Extrait du texte:
Et lorsque, après une aussi vicieuse objection, cet avocat finit sa tirade en faisant le bonhomme, en jouant de l’indigné par cette conclusion : « La fraude ne se décèle-t-elle pas par de pareilles contradictions ? » n’ai-je pas bien droit de lui rétorquer son argument, en lui disant à mon tour : « Ainsi la mauvaise foi se décèle toujours par de semblables citations ? »

Si je n’emploie pas exactement sa phrase en lui répondant, c’est que je n’aime pas ce choc raboteux de syllabes : décèle-t-elle pas par de par… Mais comme je l’ai déjà dit dans je ne sais quelle de mes réponses, « s’il est toléré de mal écrire, ô avocat ! il est ordonné de citer juste, ô honnête homme ! » Et j’ose bien assurer que si vous aviez un père qui eût lu votre consultation, il se serait bien gardé de s’écrier dans sa joie, comme le juste Siméon : Nunc dimittis servum tuum, Domine ; ou bien ce père-là ne serait pas difficile en consultations. Mais je perds du temps, et je n’en ai pas assez pour finir mon ouvrage. Avançons.

Le seigneur ON avait imprimé que jamais M. Duverney ne m’avait écrit un seul mot d’amitié. Je cite en réponse un billet de lui, portant ces mots : « Votre santé m’inquiète, monsieur ; faites-m’en donner des nouvelles tous les jours, jusqu’à ce que je puisse vous voir, ce que je désire ardemment. » Que réplique à cela le candide avocat ? « Point de date (dit-il) : en sorte que le sieur de Beaumarchais a pu appliquer au 15 juin ce qui aurait pu lui être écrit dans un autre temps, etc. »

Aurait pu ! a pu ap… Quand on est forcé de déraisonner, oh ! comme on écrit mal ! L’attention qu’on donnerait à son style, il faut la porter tout entière à son plan ; et l’on devient si gauche ! Eh ! qu’importe, avocat, qu’il ait écrit le 10 ou le 15, en janvier ou septembre, un pareil billet ? en est-il moins un billet amical ? Et pouvais-je mieux relever que par le billet le reproche de n’avoir jamais reçu de mon ami un seul mot d’amitié ? M. le comte de la Blache, vous êtes bien contagieux ! En honneur, vous empestez et bêtifiez tout ce qui tourne en votre sphère !

Données d'entrée:

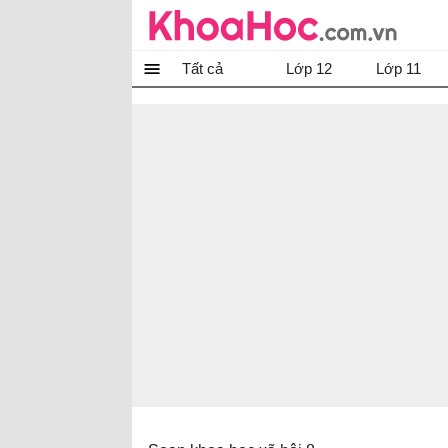
Tất cả
Lớp 12
Lớp 11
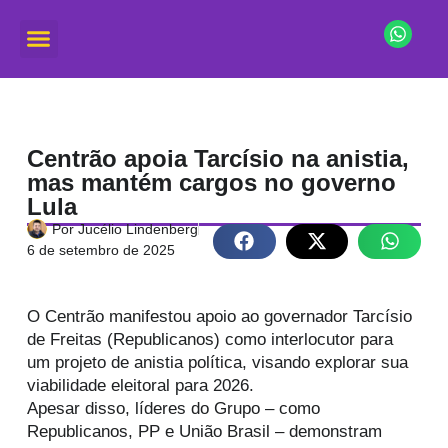
Centrão apoia Tarcísio na anistia,
mas mantém cargos no governo
Lula
Por
Jucélio Lindenberg
6 de setembro de 2025
O Centrão manifestou apoio ao governador Tarcísio
de Freitas (Republicanos) como interlocutor para
um projeto de anistia política, visando explorar sua
viabilidade eleitoral para 2026.
Apesar disso, líderes do Grupo – como
Republicanos, PP e União Brasil – demonstram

Consigne:
Répondez aux questions suivantes sur l'extrait, une réponse par ligne, en les numérotant de la même façon.
1. Quelle question l'auteur dit-il rétorquer à l'avocat, à son tour ?
2. Qu'avait imprimé le seigneur ON au sujet de M. Duverney ?
3. Que reproche l'avocat au billet de M. Duverney cité en réponse ?

Réponse:
1. « Ainsi la mauvaise foi se décèle toujours par de semblables citations ? »
2. Il avait imprimé que jamais M. Duverney n'avait écrit à l'auteur un seul mot d'amitié.
3. Il lui reproche de n'avoir point de date.